• [What you will do]: Copy every line below that has the word "back" in it.

• [Records drawn from a dataset]:

**********

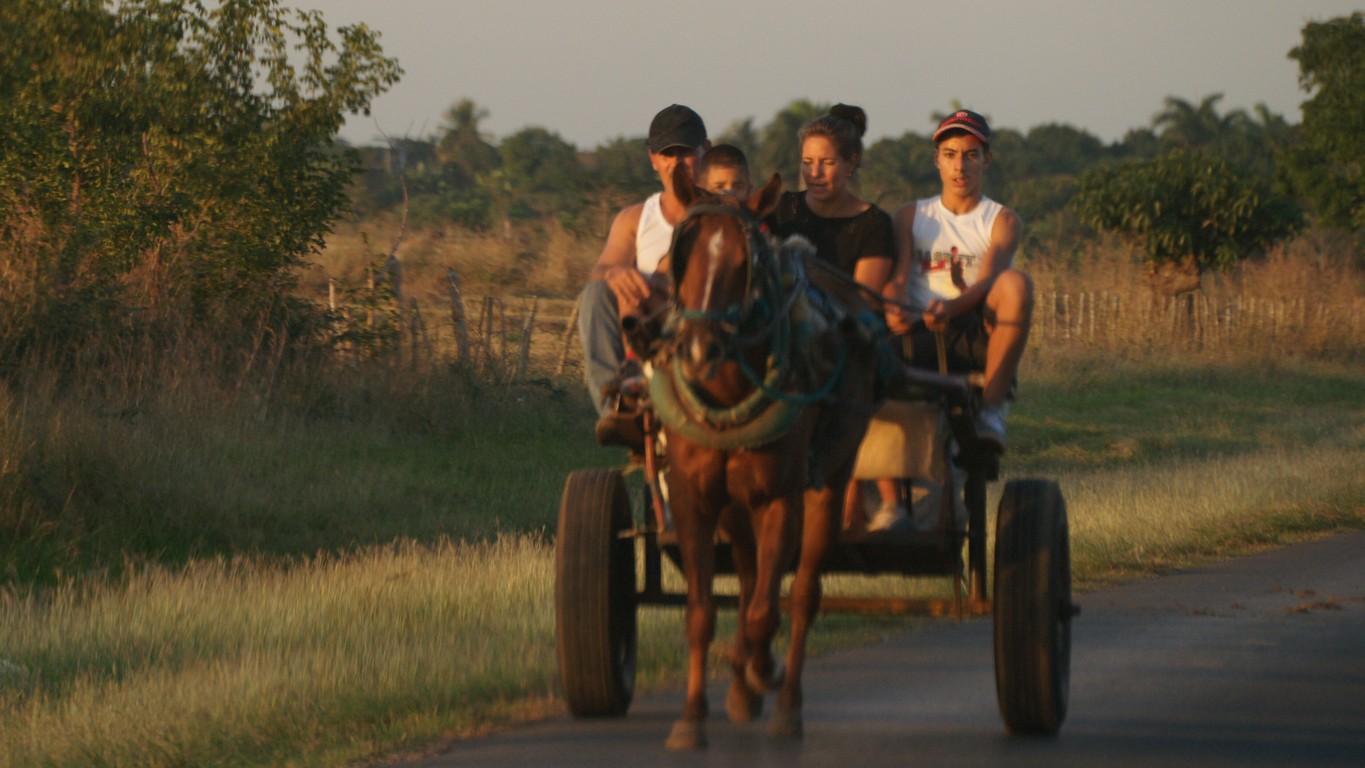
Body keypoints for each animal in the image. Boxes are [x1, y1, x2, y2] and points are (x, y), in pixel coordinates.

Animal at [652, 168, 884, 752]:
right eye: (680, 255)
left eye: (745, 263)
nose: (698, 352)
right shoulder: (692, 498)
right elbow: (703, 610)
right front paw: (692, 716)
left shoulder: (780, 498)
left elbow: (765, 610)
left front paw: (763, 671)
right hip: (736, 507)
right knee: (750, 571)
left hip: (828, 480)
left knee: (801, 594)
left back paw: (783, 701)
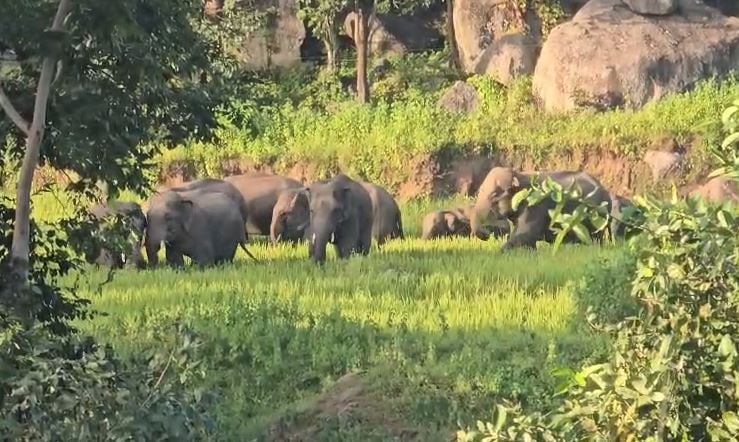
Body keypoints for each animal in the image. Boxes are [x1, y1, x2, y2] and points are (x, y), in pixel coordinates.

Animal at [470, 167, 612, 251]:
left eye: (494, 195)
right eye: (480, 190)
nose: (487, 234)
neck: (519, 174)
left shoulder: (535, 205)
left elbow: (527, 233)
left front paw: (501, 252)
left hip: (596, 217)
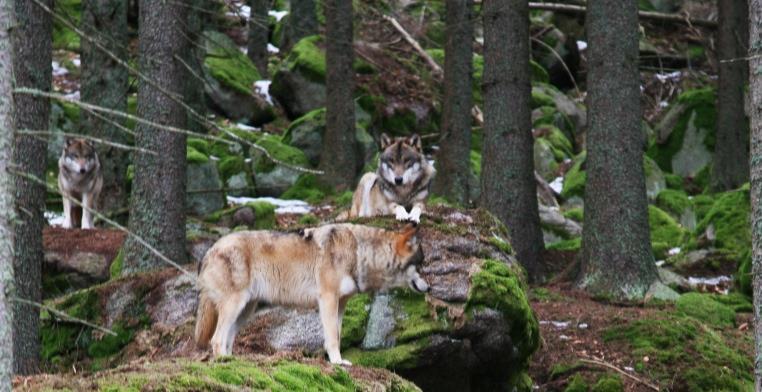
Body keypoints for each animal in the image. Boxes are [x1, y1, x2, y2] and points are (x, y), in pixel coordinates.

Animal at [193, 224, 428, 364]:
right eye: (421, 265)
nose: (429, 288)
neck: (359, 252)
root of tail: (208, 252)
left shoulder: (341, 303)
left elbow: (337, 334)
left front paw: (338, 361)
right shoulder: (328, 299)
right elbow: (332, 337)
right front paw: (337, 363)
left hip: (245, 311)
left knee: (227, 339)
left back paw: (234, 361)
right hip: (235, 306)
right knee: (216, 339)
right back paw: (223, 362)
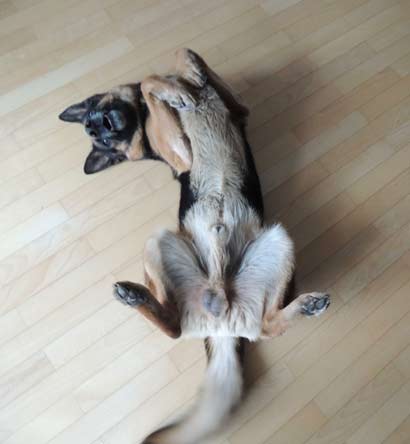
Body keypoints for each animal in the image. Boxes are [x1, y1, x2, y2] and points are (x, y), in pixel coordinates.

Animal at [59, 49, 330, 444]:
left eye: (96, 112)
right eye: (97, 133)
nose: (103, 124)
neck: (140, 116)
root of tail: (222, 325)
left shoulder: (240, 107)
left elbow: (183, 58)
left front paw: (188, 76)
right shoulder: (180, 153)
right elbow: (150, 82)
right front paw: (176, 92)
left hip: (279, 242)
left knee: (265, 325)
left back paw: (305, 306)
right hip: (158, 240)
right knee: (175, 327)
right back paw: (134, 296)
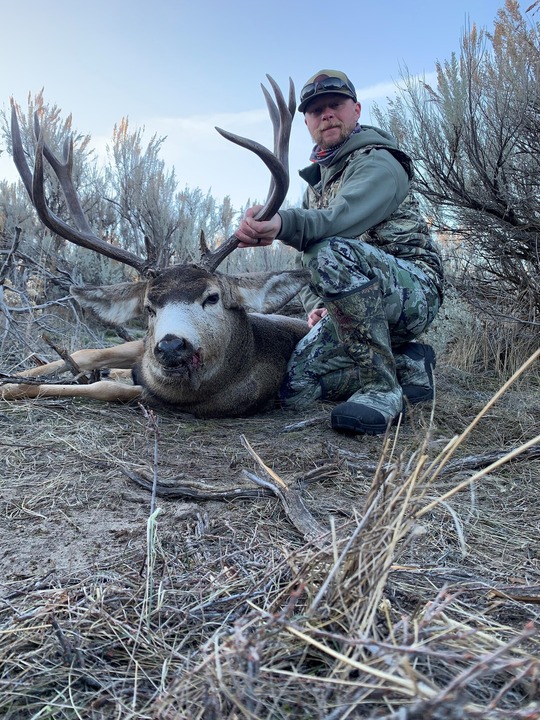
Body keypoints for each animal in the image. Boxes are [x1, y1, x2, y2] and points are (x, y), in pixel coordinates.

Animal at [1, 77, 311, 418]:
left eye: (212, 297)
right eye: (149, 307)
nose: (171, 344)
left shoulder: (162, 397)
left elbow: (107, 388)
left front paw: (13, 388)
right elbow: (90, 358)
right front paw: (12, 384)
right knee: (89, 353)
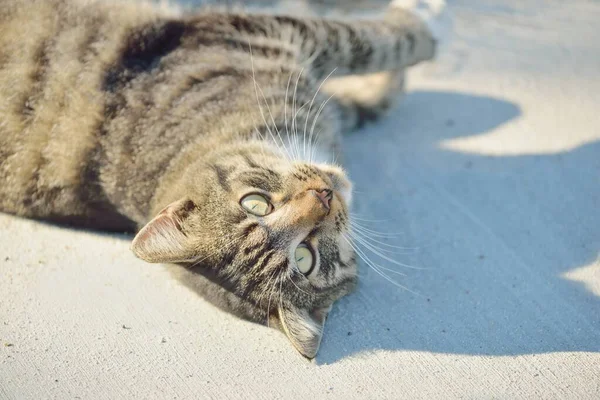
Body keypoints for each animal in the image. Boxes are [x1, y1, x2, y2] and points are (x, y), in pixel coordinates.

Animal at [0, 0, 446, 356]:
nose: (323, 196)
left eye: (255, 203)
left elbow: (361, 95)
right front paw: (425, 22)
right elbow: (378, 42)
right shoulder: (260, 31)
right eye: (305, 258)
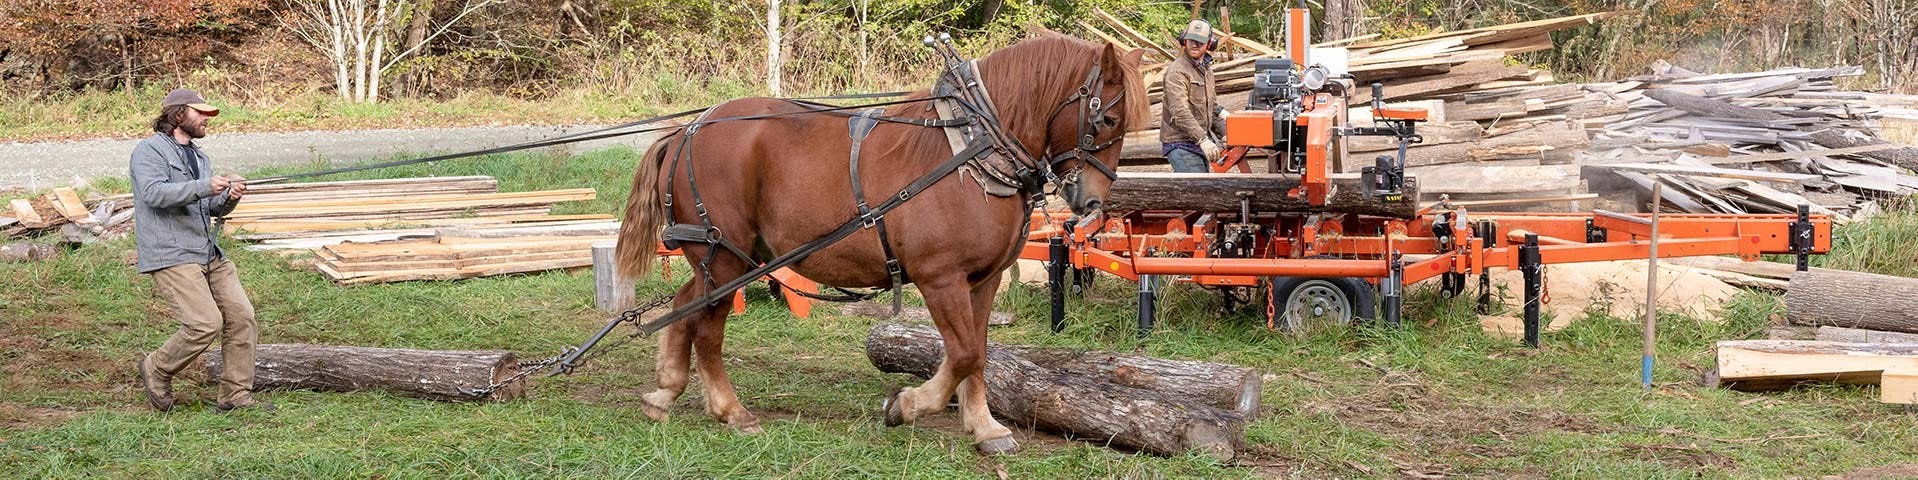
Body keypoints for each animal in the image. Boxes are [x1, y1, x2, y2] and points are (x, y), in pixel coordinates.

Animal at [613, 34, 1143, 453]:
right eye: (1108, 120)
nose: (1092, 203)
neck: (971, 152)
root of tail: (688, 129)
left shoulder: (983, 280)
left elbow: (978, 352)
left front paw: (985, 427)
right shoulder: (939, 277)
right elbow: (963, 354)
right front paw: (906, 405)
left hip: (724, 259)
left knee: (683, 306)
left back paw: (665, 391)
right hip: (724, 256)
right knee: (707, 328)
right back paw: (730, 410)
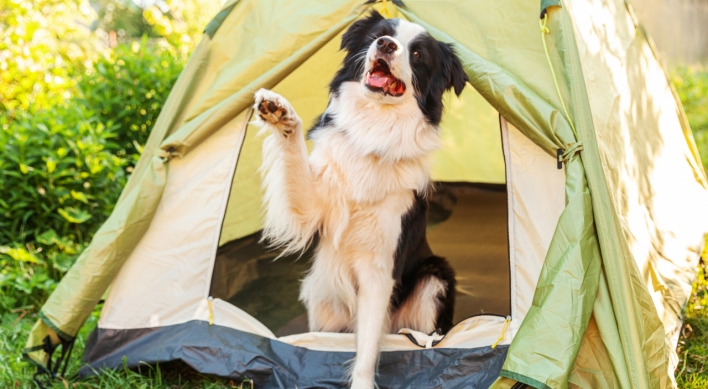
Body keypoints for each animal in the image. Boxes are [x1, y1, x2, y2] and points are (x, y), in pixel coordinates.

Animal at [252, 10, 468, 386]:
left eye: (417, 54)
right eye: (378, 35)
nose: (385, 45)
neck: (376, 125)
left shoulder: (379, 268)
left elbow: (367, 346)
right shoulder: (311, 207)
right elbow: (295, 160)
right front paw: (280, 112)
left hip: (434, 278)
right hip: (322, 297)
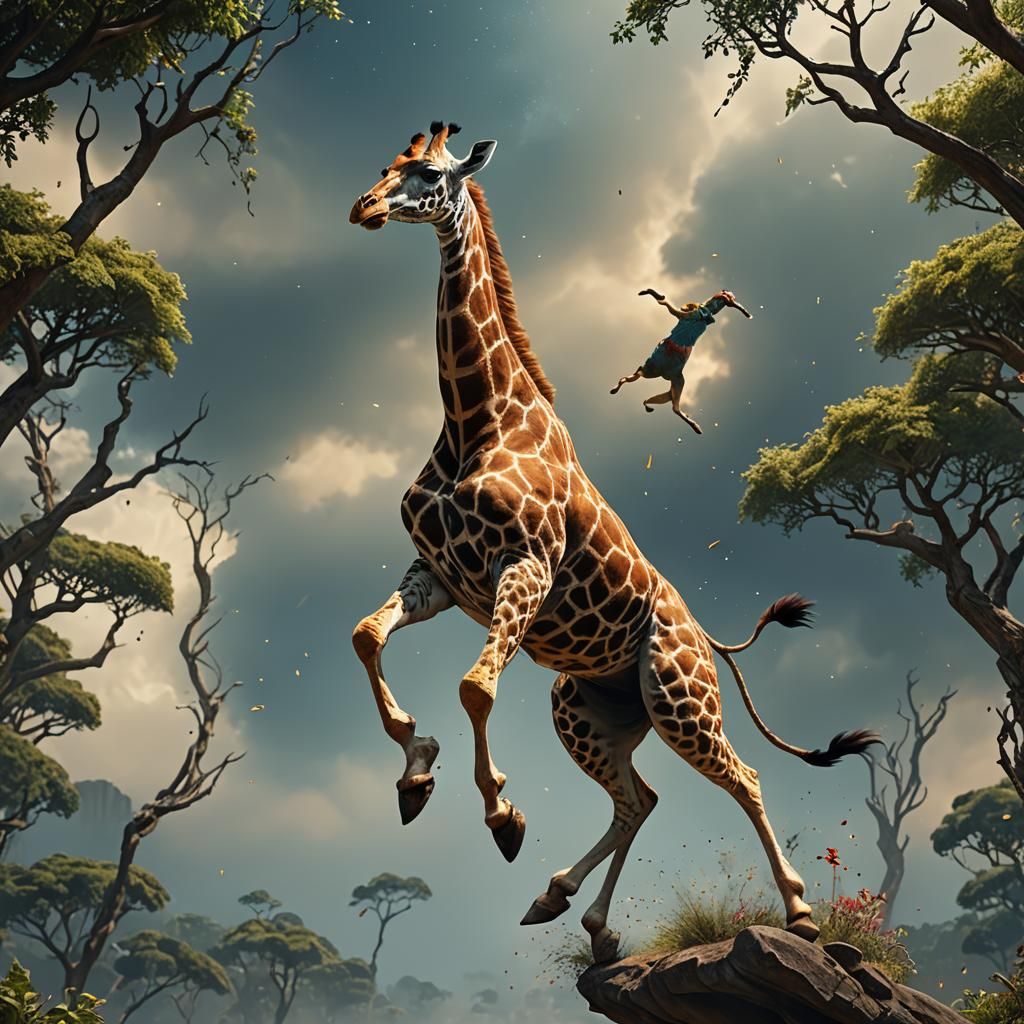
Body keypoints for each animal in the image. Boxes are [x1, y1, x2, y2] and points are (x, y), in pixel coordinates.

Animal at [348, 122, 878, 963]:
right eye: (386, 166)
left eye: (429, 174)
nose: (364, 208)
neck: (475, 418)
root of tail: (709, 640)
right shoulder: (437, 575)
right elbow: (368, 636)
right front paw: (415, 774)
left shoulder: (524, 565)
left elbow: (475, 687)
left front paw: (501, 815)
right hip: (590, 710)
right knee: (640, 798)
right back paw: (575, 914)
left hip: (678, 698)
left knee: (744, 778)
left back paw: (799, 917)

**********

• [Exercise solution]:
left back paw: (783, 701)
left back paw: (234, 361)
right back paw: (223, 362)
left back paw: (305, 306)
right back paw: (134, 296)
left back paw: (665, 391)
right back paw: (730, 410)
right back paw: (575, 914)
left back paw: (799, 917)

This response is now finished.